What operation is done first in the following exercise... Here I have such an exercise: I have to simplify the form of the following expression:$$(p\lor \lnot q)\land(\lnot p \lor q )\lor (p \lor \lnot r)\lor \lnot q$$.
I know how to simplify it, but what operation is usually done first in discrete math, $\lor$ or $\land$ ?  Or , can I move $p \lor \lnot r$  to stay after $p\lor \lnot q$?Thank you very much.
 A: $\lor$ and $\land$ have equal precedence, so we typically evaluate from left to right. 

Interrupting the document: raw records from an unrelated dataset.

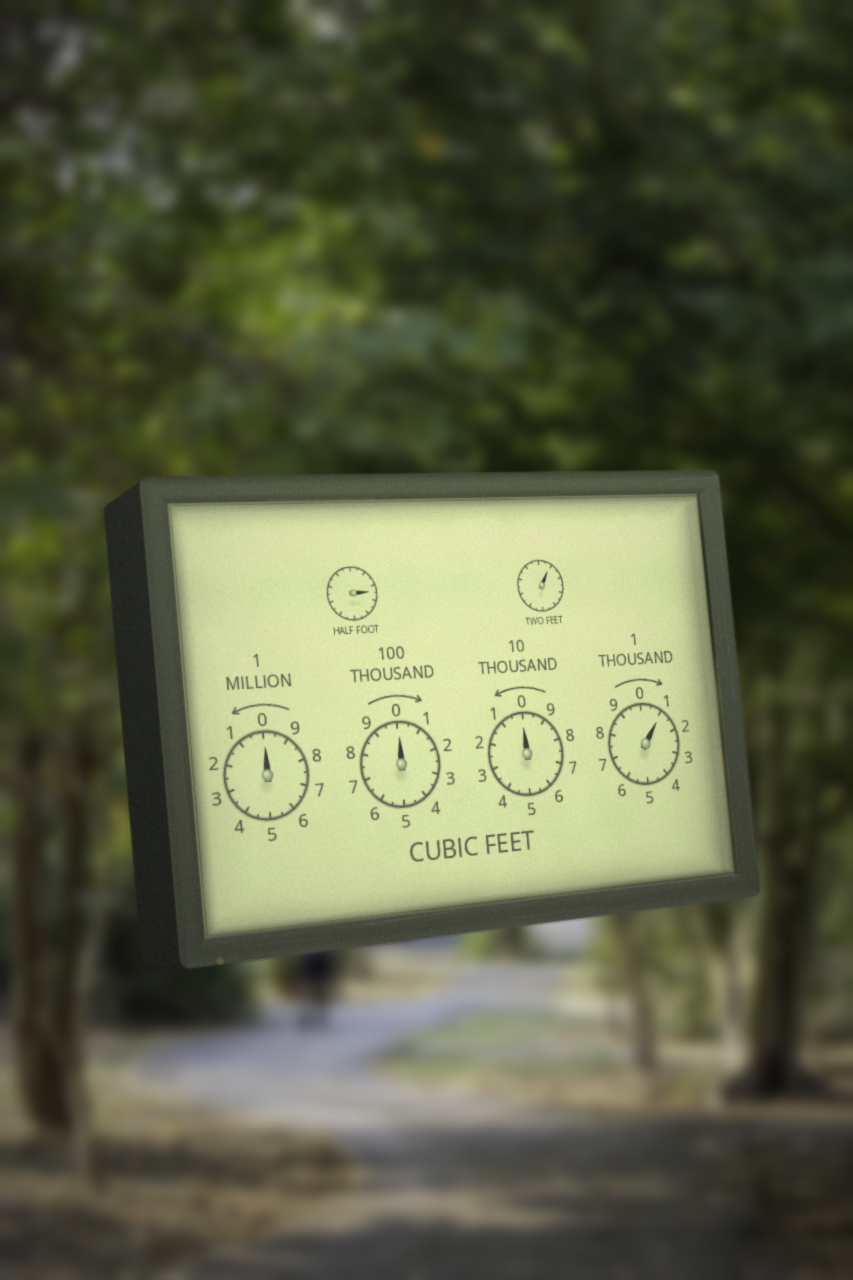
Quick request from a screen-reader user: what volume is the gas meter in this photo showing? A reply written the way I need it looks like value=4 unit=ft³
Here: value=100 unit=ft³
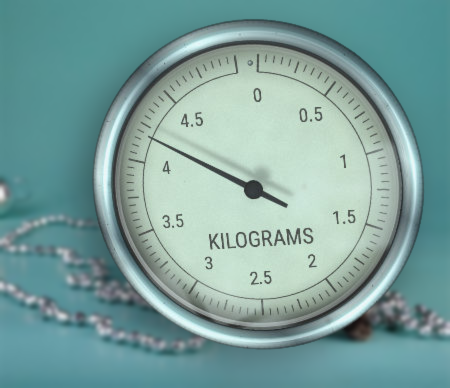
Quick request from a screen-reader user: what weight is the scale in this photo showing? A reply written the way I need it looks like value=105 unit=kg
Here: value=4.2 unit=kg
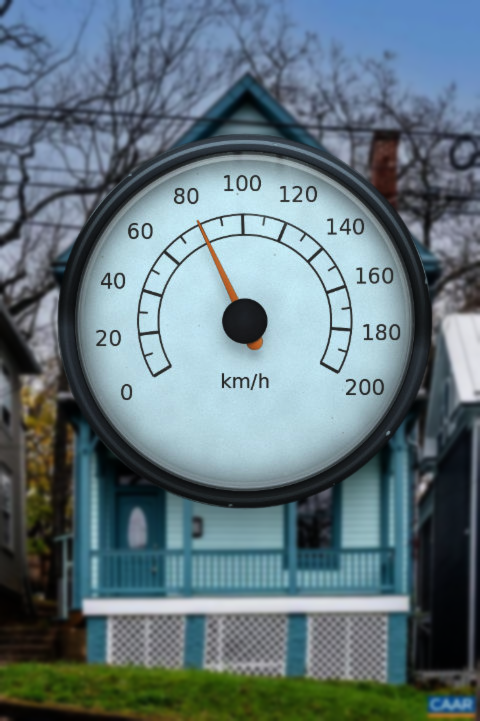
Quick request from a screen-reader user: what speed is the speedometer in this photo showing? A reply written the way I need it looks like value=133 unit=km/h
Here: value=80 unit=km/h
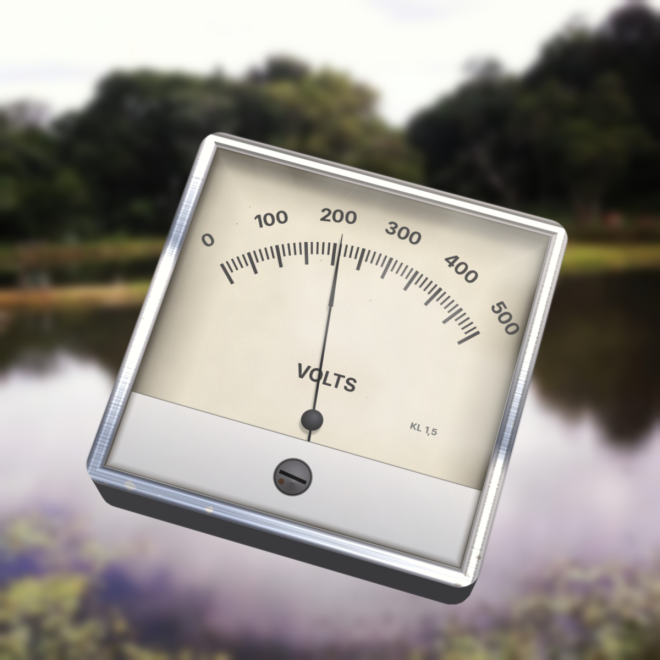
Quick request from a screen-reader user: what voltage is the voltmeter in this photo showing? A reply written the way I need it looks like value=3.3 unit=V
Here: value=210 unit=V
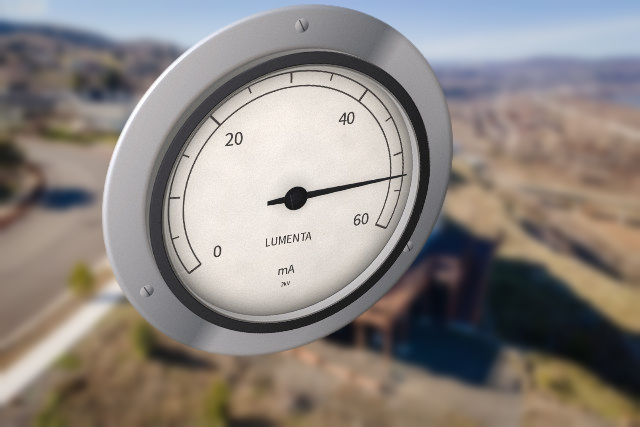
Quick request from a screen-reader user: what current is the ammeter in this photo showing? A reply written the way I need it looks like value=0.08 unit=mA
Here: value=52.5 unit=mA
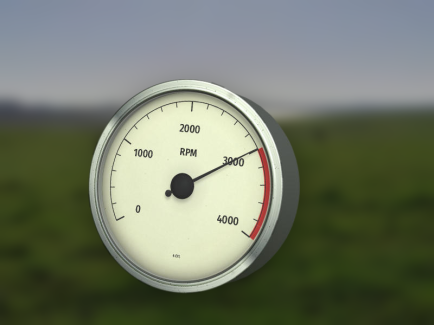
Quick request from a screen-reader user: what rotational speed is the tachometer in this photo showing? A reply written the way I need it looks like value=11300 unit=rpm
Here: value=3000 unit=rpm
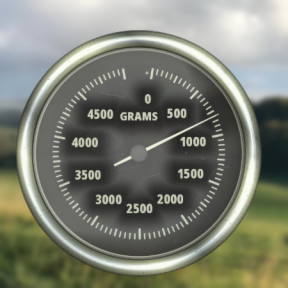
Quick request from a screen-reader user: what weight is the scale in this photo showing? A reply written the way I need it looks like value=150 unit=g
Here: value=800 unit=g
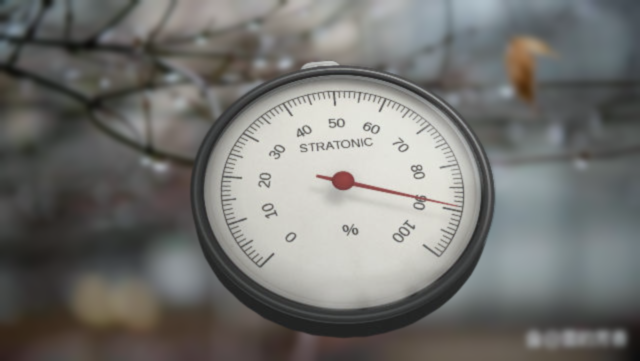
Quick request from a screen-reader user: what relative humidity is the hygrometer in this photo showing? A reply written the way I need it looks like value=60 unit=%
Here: value=90 unit=%
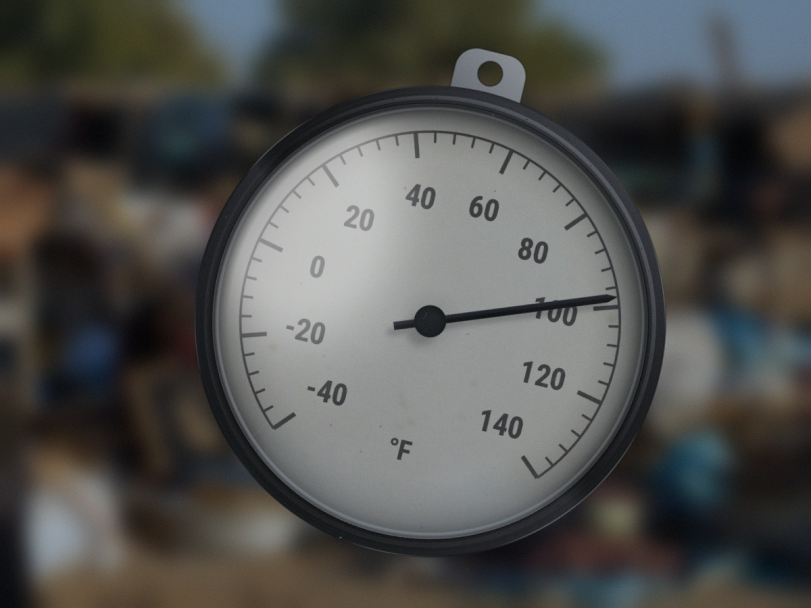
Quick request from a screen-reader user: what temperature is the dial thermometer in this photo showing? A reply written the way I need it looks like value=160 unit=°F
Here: value=98 unit=°F
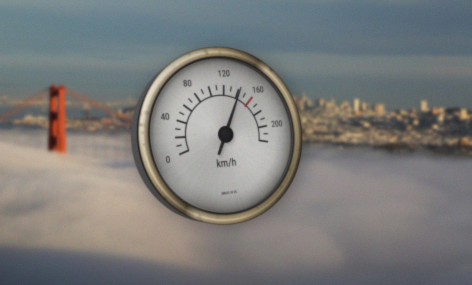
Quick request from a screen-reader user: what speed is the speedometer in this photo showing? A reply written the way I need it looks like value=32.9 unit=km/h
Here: value=140 unit=km/h
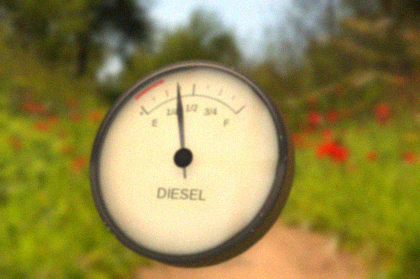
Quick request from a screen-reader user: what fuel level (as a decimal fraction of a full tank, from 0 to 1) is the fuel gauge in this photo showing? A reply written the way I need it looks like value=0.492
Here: value=0.375
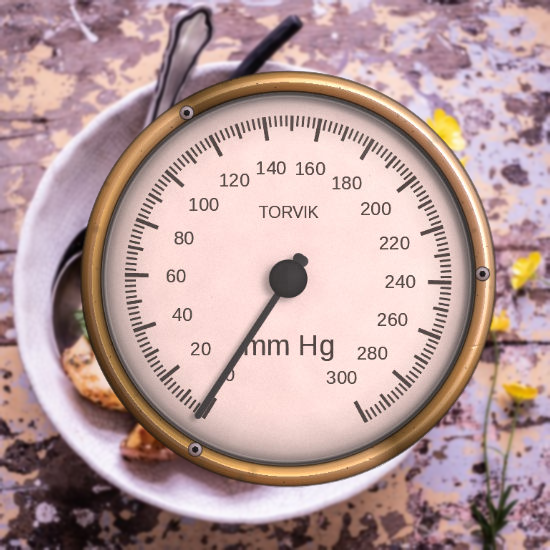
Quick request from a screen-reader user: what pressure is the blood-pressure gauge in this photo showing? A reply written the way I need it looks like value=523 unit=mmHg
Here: value=2 unit=mmHg
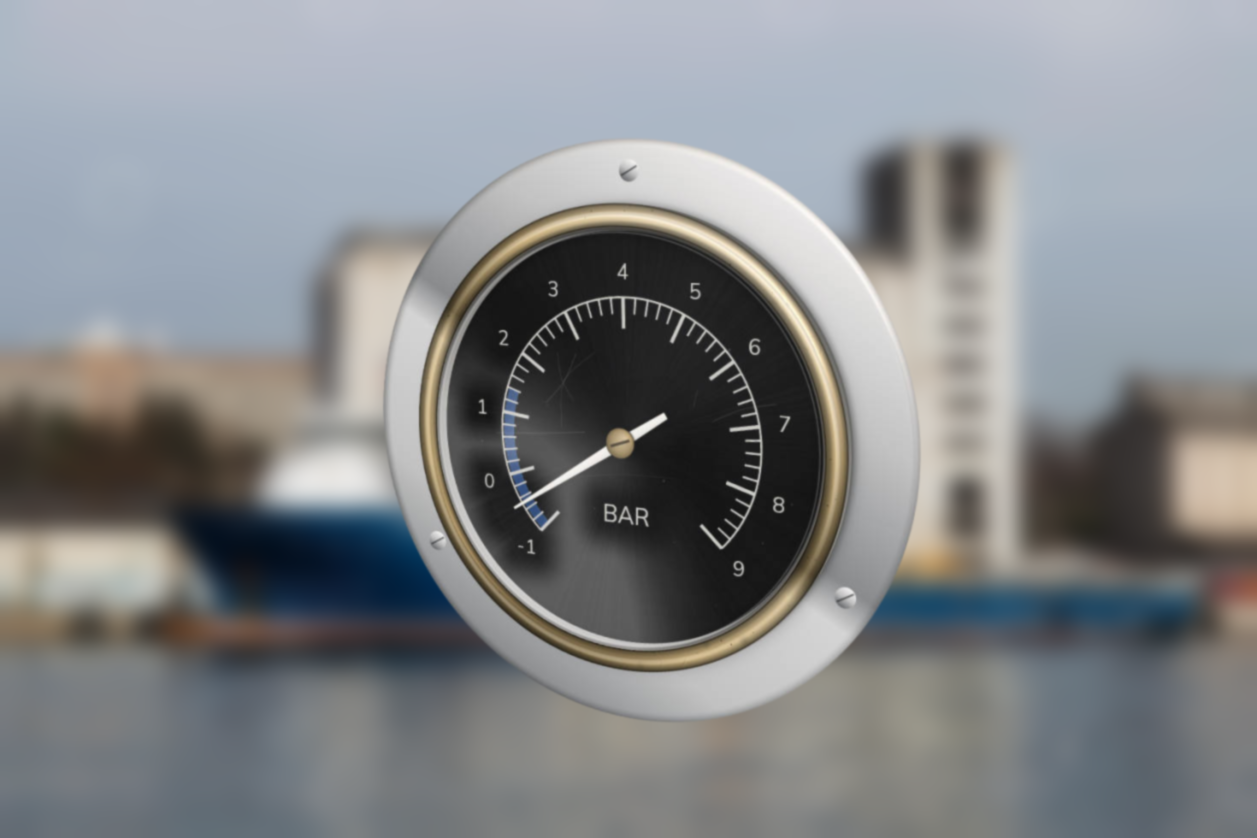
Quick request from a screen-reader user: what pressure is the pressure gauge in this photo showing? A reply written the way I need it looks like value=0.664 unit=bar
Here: value=-0.5 unit=bar
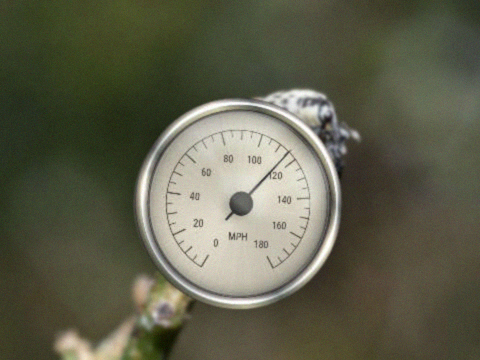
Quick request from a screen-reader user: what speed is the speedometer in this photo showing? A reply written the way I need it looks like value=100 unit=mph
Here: value=115 unit=mph
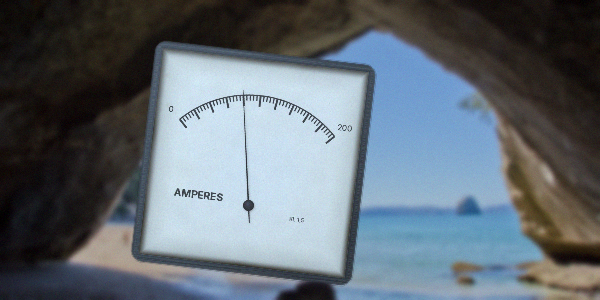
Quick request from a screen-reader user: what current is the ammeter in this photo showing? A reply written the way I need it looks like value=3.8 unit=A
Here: value=80 unit=A
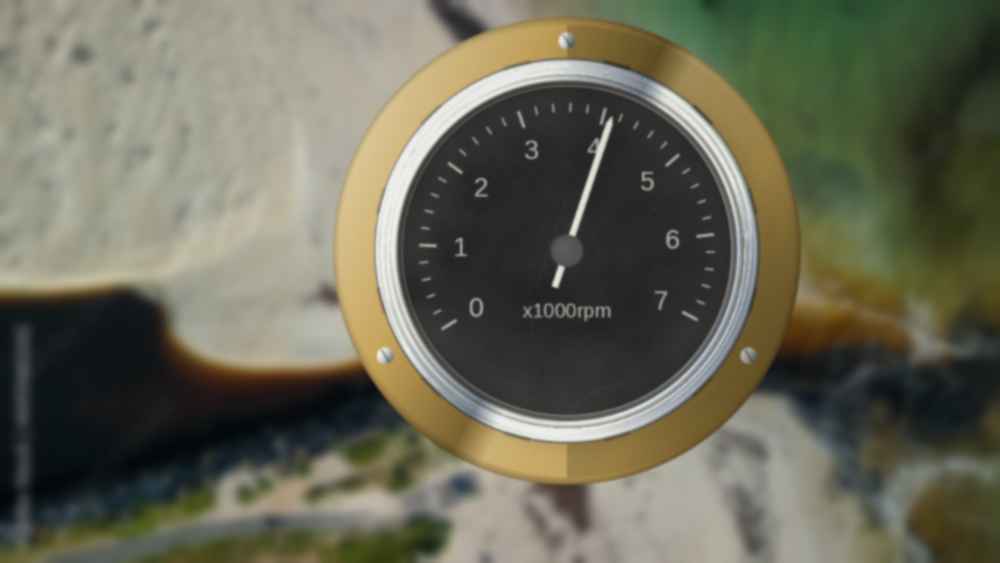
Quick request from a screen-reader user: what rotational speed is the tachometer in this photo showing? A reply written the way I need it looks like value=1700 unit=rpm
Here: value=4100 unit=rpm
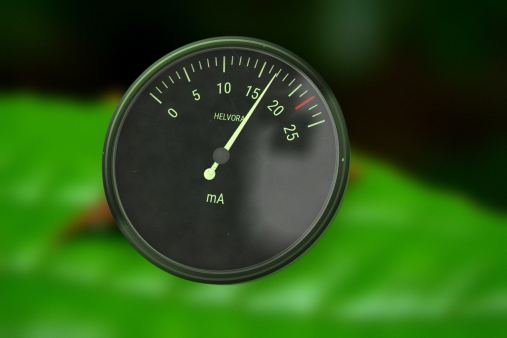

Here, because of associativity of $\lor$, all disjuncts follwing the $\land$ connective can be grouped together, as follows:
$$(p \lor \lnot  q) \land (\lnot p \lor q \lor p \lor \lnot r \lor \lnot q)$$
Having done this, we see that within the grouped disjunctions to the right of $\land$, we have $p \lor \lnot p = T$ present (not to mention the presence of $q\lor \lnot q = T)$, making the entire chain of five disjuncts true, leaving us with with the equivalent statement  $$(p \lor \lnot q)$$
A: Typically, $\vee$ and $\wedge$ are of equal precedence, and so parentheses are used to specify which must come first. For example, $(a\vee b)\wedge c$ is not in general the same as $a\vee(b\wedge c).$ Consequently, $a\vee b\wedge c$ is ill-defined, under the standard rules of propositional calculus.
I suspect, therefore, that your text has introduced another convention for the rules of precedence regarding $\vee$ and $\wedge.$ For example, it may specify a left-to-right order, or it may specify that $\vee$ should precede $\wedge$ or vice-versa.